Where’s the Beach on the Gunflint Trail?
It’s sometimes difficult to remember that not everyone who visits the Gunflint Trail knows something about the geology of the area. For those who have no idea at all here’s an excerpt from the Cook County Visitors Bureau website.
Geological history of Cook County (abridged)
Some of the oldest exposed rock on the planet underlies Lutsen-Tofte-Schroeder, Grand Marais, the Gunflint Trail and Grand Portage. Lake Superior rests in a formation of ancient Precambrian bedrock known as the Canadian Shield, which is over two billion years old.
Two dramatic geological events shaped the Cook County landscape:
A splitting-apart of the Earth’s crust, which caused a system of fissures called the Mid-continent Rift System. The splitting opened the earth’s core, enabling hot molten rock to well up, forming basalt flows that can be seen today along Lake Superior’s North Shore.
Ice ages. Starting about 2 million years ago, glaciation and glacial recession carved the Great Lakes, the Boundary Waters Canoe Area Wilderness/BWCAW, and the ten thousand lakes for which Minnesota is known.
Basically the land beneath us is rock. If it isn’t visible to the naked eye then all one must do is scrape the topsoil with their toes and the rock will instantly appear. You can’t dig a very deep hole in Cook County and anyone who has visited Voyageur has seen this first hand. We built our main lodge building around the rock and most basements in Cook County have rock in them.
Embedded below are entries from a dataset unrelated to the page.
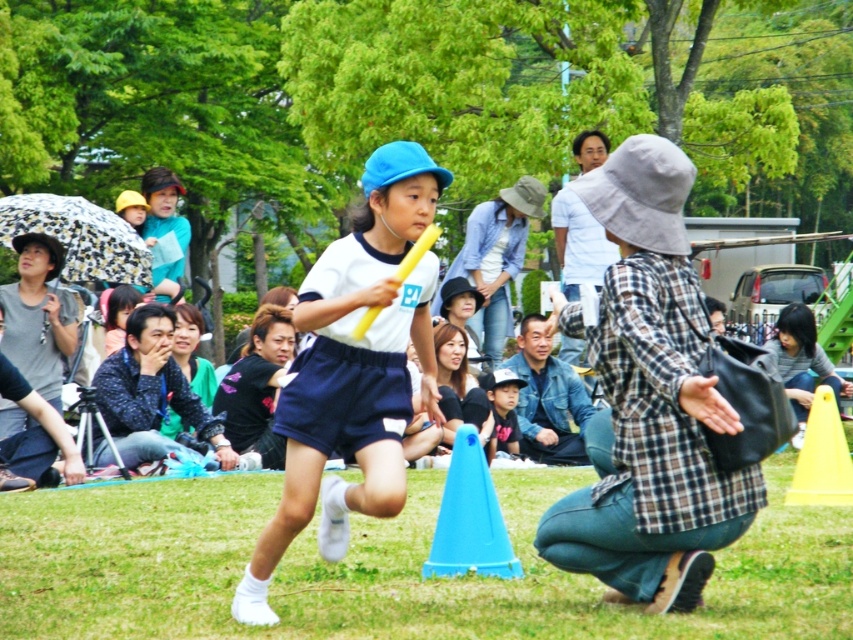
Question: Which of the following is the farthest from the observer?

Choices:
 (A) (454, 438)
 (B) (543, 576)

Answer: (A)

Question: Among these objects, which one is farthest from the camera?

Choices:
 (A) yellow plastic traffic cone at lower right
 (B) blue plastic traffic cone at center

Answer: (A)

Question: Does blue plastic traffic cone at center appear under yellow plastic traffic cone at lower right?

Choices:
 (A) no
 (B) yes

Answer: (A)

Question: Which object is farther from the camera taking this photo?

Choices:
 (A) yellow plastic traffic cone at lower right
 (B) green grass at center
 (C) matte black cap at center

Answer: (C)

Question: Is green grass at center closer to camera compared to yellow plastic traffic cone at lower right?

Choices:
 (A) no
 (B) yes

Answer: (A)

Question: In this image, where is yellow plastic traffic cone at lower right located relative to matte black cap at center?

Choices:
 (A) above
 (B) below

Answer: (B)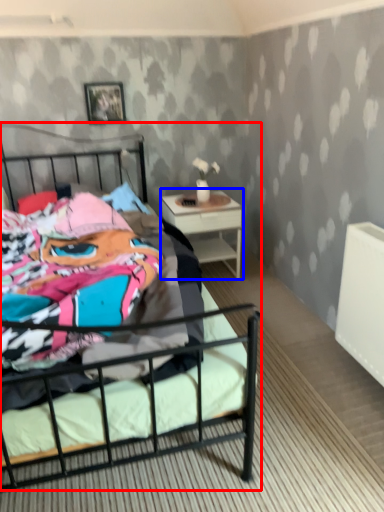
Question: Which object is further to the camera taking this photo, bed (highlighted by a red box) or nightstand (highlighted by a blue box)?

Choices:
 (A) bed
 (B) nightstand

Answer: (B)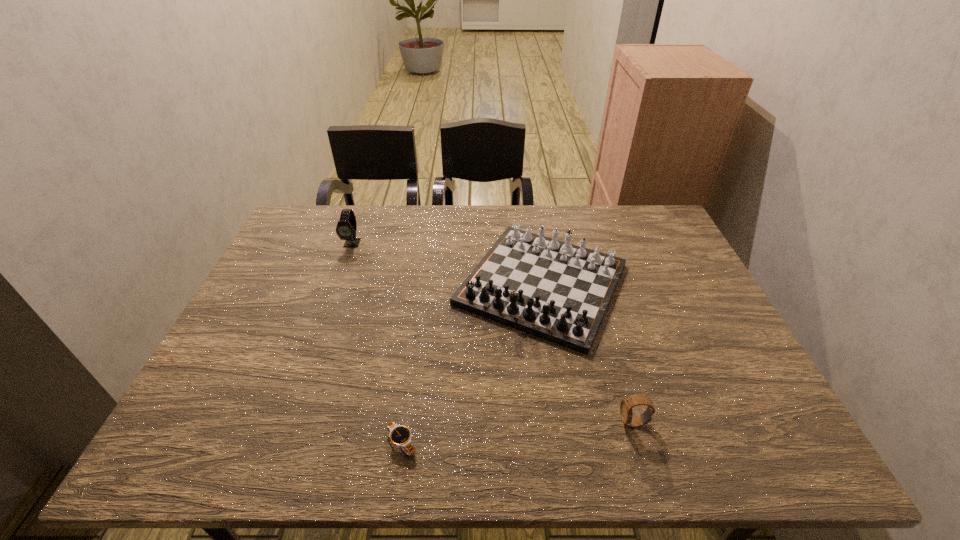
Find the location of a particular element. The width and height of the screenshot is (960, 540). free region located on the face of the second tallest watch is located at coordinates (477, 423).

Image resolution: width=960 pixels, height=540 pixels. What are the coordinates of `vacant space located 0.050m on the left of the second watch from left to right` in the screenshot? It's located at [x=361, y=443].

You are a GUI agent. You are given a task and a screenshot of the screen. Output one action in this format:
    pyautogui.click(x=<x>, y=<y>)
    Task: Click on the watch located in the far edge section of the desktop
    The width and height of the screenshot is (960, 540).
    Given the screenshot: What is the action you would take?
    (x=346, y=228)

Identify the location of chessboard located at the far edge. (557, 291).

Find the location of a particular element. Image resolution: width=960 pixels, height=540 pixels. free spot at the far edge of the desktop is located at coordinates (446, 213).

The height and width of the screenshot is (540, 960). In the image, there is a desktop. Identify the location of vacant space at the near edge. (709, 453).

Find the location of a particular element. The width and height of the screenshot is (960, 540). vacant point at the left edge is located at coordinates [x=218, y=374].

In the image, there is a desktop. Identify the location of vacant space at the right edge. (679, 249).

At what (x,y) coordinates should I click in order to perform the action: click on blank space at the far left corner of the desktop. Please return your answer as a coordinate pair (x, y). Image resolution: width=960 pixels, height=540 pixels. Looking at the image, I should click on pos(308,242).

At what (x,y) coordinates should I click in order to perform the action: click on vacant region at the far right corner of the desktop. Please return your answer as a coordinate pair (x, y). Image resolution: width=960 pixels, height=540 pixels. Looking at the image, I should click on (628, 220).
So, when someone asks if there’s a beach on the Gunflint Trail a resident would most likely reply, “Yes.” The thing about the Seagull Beach is only a local would call this tiny strip of non-rock that abuts a grassy shoreline a beach. In fact, when the water is high the beach basically disappears altogether.
The reason I call it a beach is because of the gradual slope at which it enters the water and continues for a hundred yards or so into the lake. Most lakes in our area have sharp drop-offs and rocky ledges so this is why the Seagull Beach stands out. I would consider many places that have a boat ramp a potential beach as well.
Can you walk for miles on a sugary sand spit? Maybe a few feet if you are lucky. Is there room for a volleyball net? Only up on the grassy area. Is there a shower or toilet? There’s an outhouse that works fine. Can you relax, build a sand castle, catch a frog and maybe see a leech? OF COURSE! It’s a Gunflint Trail Beach, the only kind we know.